Thursday, 5 April 2012

April 5a: This and That and Toilets

Some thoughts while Ian sleeps.


Ian is having a slow start today, due to a sleepless night.  My sleepless night was the night before.  Turkish hotels have a tendency towards hard beds.  Hard, as in one wakes up feeling like one slept on the ground.  Roughly the same feeling as sleeping on carpeted hardwood floors.  As a result, I have been known to curl up on the loveseat, and that is where Ian is attempting to sleep now.  The fact that our current bed doesn't have sheets (it has a bottom sheet, and then two rough cotton blankets similar to couch throws from home) keeps one from that feeling of being in bed.  There is a streetlight just above our window and we only have sheer curtains, so all-in-all, it is tough to really nod off.

I keep meaning to praise Turkish toilets, however, so I will take this opportunity before I go for a walk around Kalkan solo.  Turkish toilets, like those attached to ancient systems around the world, including those in Greece and Egypt, do not like toilet paper, and little garbage cans are provided in each washroom for disposal.  However, in Turkey, each toilet is almost like a bidet.  There is a little spigot just below the seat that shoots cold water where it is most needed on one's person.  then the tissue is used only for drying purposes.  The tissue in the basket is damp, but not dirty.  It is a very clean system, I think, for a people who put great emphasis on cleanliness.  
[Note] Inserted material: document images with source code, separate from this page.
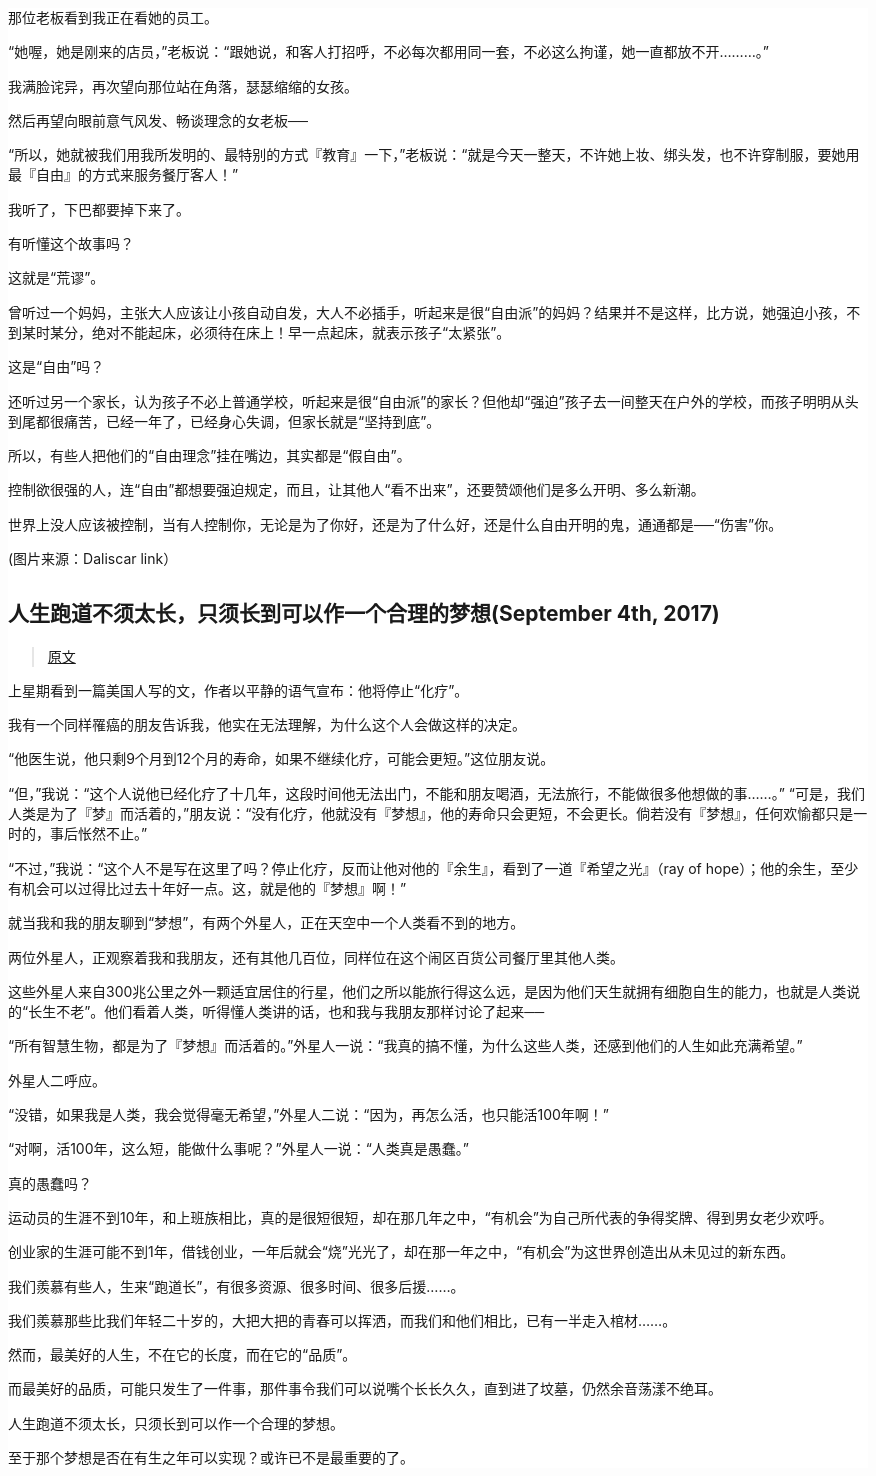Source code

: 那位老板看到我正在看她的员工。

“她喔，她是刚来的店员，”老板说：“跟她说，和客人打招呼，不必每次都用同一套，不必这么拘谨，她一直都放不开………。”

我满脸诧异，再次望向那位站在角落，瑟瑟缩缩的女孩。

然后再望向眼前意气风发、畅谈理念的女老板──

“所以，她就被我们用我所发明的、最特别的方式『教育』一下，”老板说：“就是今天一整天，不许她上妆、绑头发，也不许穿制服，要她用最『自由』的方式来服务餐厅客人！”

我听了，下巴都要掉下来了。

有听懂这个故事吗？

这就是“荒谬”。

曾听过一个妈妈，主张大人应该让小孩自动自发，大人不必插手，听起来是很“自由派”的妈妈？结果并不是这样，比方说，她强迫小孩，不到某时某分，绝对不能起床，必须待在床上！早一点起床，就表示孩子“太紧张”。

这是“自由”吗？

还听过另一个家长，认为孩子不必上普通学校，听起来是很“自由派”的家长？但他却“强迫”孩子去一间整天在户外的学校，而孩子明明从头到尾都很痛苦，已经一年了，已经身心失调，但家长就是“坚持到底”。

所以，有些人把他们的“自由理念”挂在嘴边，其实都是“假自由”。

控制欲很强的人，连“自由”都想要强迫规定，而且，让其他人“看不出来”，还要赞颂他们是多么开明、多么新潮。

世界上没人应该被控制，当有人控制你，无论是为了你好，还是为了什么好，还是什么自由开明的鬼，通通都是──“伤害”你。

(图片来源：Daliscar link）

## 人生跑道不须太长，只须长到可以作一个合理的梦想(September 4th,  2017)

> [原文](http://mr6.cc/?p=18588)


上星期看到一篇美国人写的文，作者以平静的语气宣布：他将停止“化疗”。

我有一个同样罹癌的朋友告诉我，他实在无法理解，为什么这个人会做这样的决定。

“他医生说，他只剩9个月到12个月的寿命，如果不继续化疗，可能会更短。”这位朋友说。

“但，”我说：“这个人说他已经化疗了十几年，这段时间他无法出门，不能和朋友喝酒，无法旅行，不能做很多他想做的事……。” “可是，我们人类是为了『梦』而活着的，”朋友说：“没有化疗，他就没有『梦想』，他的寿命只会更短，不会更长。倘若没有『梦想』，任何欢愉都只是一时的，事后怅然不止。”

“不过，”我说：“这个人不是写在这里了吗？停止化疗，反而让他对他的『余生』，看到了一道『希望之光』（ray of hope）；他的余生，至少有机会可以过得比过去十年好一点。这，就是他的『梦想』啊！”

就当我和我的朋友聊到“梦想”，有两个外星人，正在天空中一个人类看不到的地方。

两位外星人，正观察着我和我朋友，还有其他几百位，同样位在这个闹区百货公司餐厅里其他人类。

这些外星人来自300兆公里之外一颗适宜居住的行星，他们之所以能旅行得这么远，是因为他们天生就拥有细胞自生的能力，也就是人类说的“长生不老”。他们看着人类，听得懂人类讲的话，也和我与我朋友那样讨论了起来──

“所有智慧生物，都是为了『梦想』而活着的。”外星人一说：“我真的搞不懂，为什么这些人类，还感到他们的人生如此充满希望。”

外星人二呼应。

“没错，如果我是人类，我会觉得毫无希望，”外星人二说：“因为，再怎么活，也只能活100年啊！”

“对啊，活100年，这么短，能做什么事呢？”外星人一说：“人类真是愚蠢。”

真的愚蠢吗？

运动员的生涯不到10年，和上班族相比，真的是很短很短，却在那几年之中，“有机会”为自己所代表的争得奖牌、得到男女老少欢呼。

创业家的生涯可能不到1年，借钱创业，一年后就会“烧”光光了，却在那一年之中，“有机会”为这世界创造出从未见过的新东西。

我们羨慕有些人，生来“跑道长”，有很多资源、很多时间、很多后援……。

我们羨慕那些比我们年轻二十岁的，大把大把的青春可以挥洒，而我们和他们相比，已有一半走入棺材……。

然而，最美好的人生，不在它的长度，而在它的“品质”。

而最美好的品质，可能只发生了一件事，那件事令我们可以说嘴个长长久久，直到进了坟墓，仍然余音荡漾不绝耳。

人生跑道不须太长，只须长到可以作一个合理的梦想。

至于那个梦想是否在有生之年可以实现？或许已不是最重要的了。

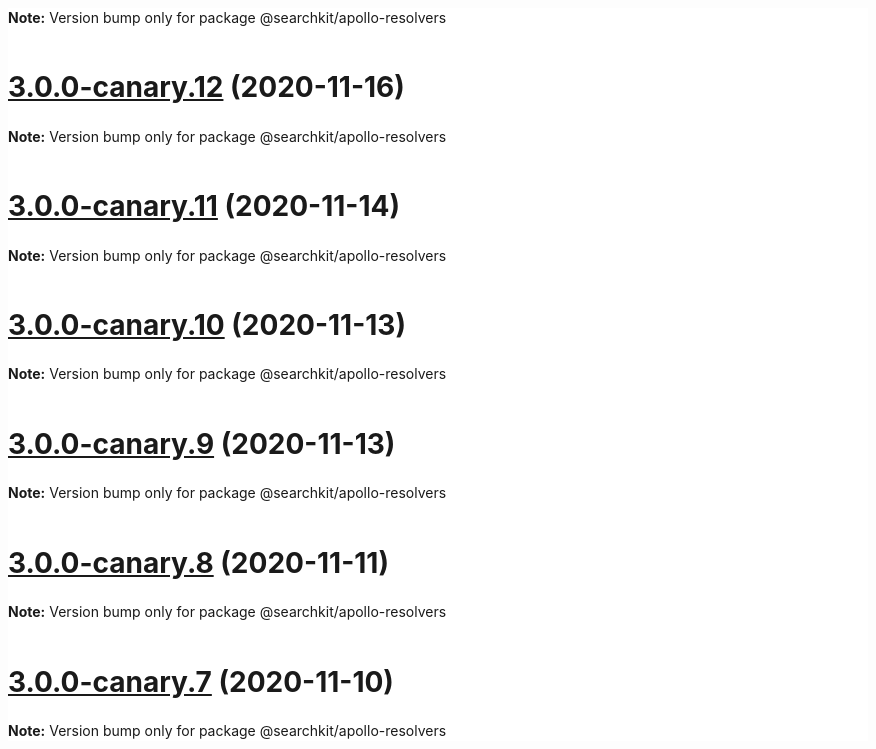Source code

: **Note:** Version bump only for package @searchkit/apollo-resolvers





# [3.0.0-canary.12](https://github.com/searchkit/searchkit/compare/v2.3.0...v3.0.0-canary.12) (2020-11-16)

**Note:** Version bump only for package @searchkit/apollo-resolvers





# [3.0.0-canary.11](https://github.com/searchkit/searchkit/compare/v2.3.0...v3.0.0-canary.11) (2020-11-14)

**Note:** Version bump only for package @searchkit/apollo-resolvers





# [3.0.0-canary.10](https://github.com/searchkit/searchkit/compare/v2.3.0...v3.0.0-canary.10) (2020-11-13)

**Note:** Version bump only for package @searchkit/apollo-resolvers





# [3.0.0-canary.9](https://github.com/searchkit/searchkit/compare/v2.3.0...v3.0.0-canary.9) (2020-11-13)

**Note:** Version bump only for package @searchkit/apollo-resolvers





# [3.0.0-canary.8](https://github.com/searchkit/searchkit/compare/v2.3.0...v3.0.0-canary.8) (2020-11-11)

**Note:** Version bump only for package @searchkit/apollo-resolvers





# [3.0.0-canary.7](https://github.com/searchkit/searchkit/compare/v2.3.0...v3.0.0-canary.7) (2020-11-10)

**Note:** Version bump only for package @searchkit/apollo-resolvers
You turn the handle to get a jet of water right where you need it.  Cold, cold water.
There is a two flush system, one for liquid (a small flush) and one for solids, which helps conserve water.  Every site we visit has a public WC, and they are almost always clean and well maintained.  We have only seen pay toilets in a few places -- the Grand Bazaar in Istanbul, for example -- which are not maintained by one authority.

I just also wanted to add that the Turkish people are amazing:  very friendly and kind.  In every village people go out of their way to show us their sites, and frequently invite us for tea or coffee.  My attempts to speak Turkish are met with delight, and if I could only remember every word they have told me when I ask "How do you say that in Turkish", I would be fluent!  

 In the cities the young people wear western dress, and in the Hilton I felt out of place in my ordinary traveling clothes.  Some of the styles they wore looked like they had come off a very tasteful runway.  In the countryside, women wear very baggy pants, or rather skirts that are gathered at the ankles, more like bloomers than anything else I can think of, and they are usually in colourful patterns.  Long sleeved blouses and sweaters on top, and most of the time, headscarves or kerchiefs. We see lots of rubber boots on both men and women in the villages, which are very practical in this muddy spring weather.  


We have (almost) stopped photographing the sheep and goats that are found along every road and even the highways, always accompanied by a shepherd and a dog or two.  We've seen dairy cows, one or two at a time, at small farms, but never beef cattle, which might explain why beef isn't usually the featured item on any menu.  Everywhere there are chickens, and we've seen lots of little chicks in our travels, as well as ducks, geese, guinea foul, and Ian's ironic turkeys.


Ian has given up on sleep now, so I guess we are on our way!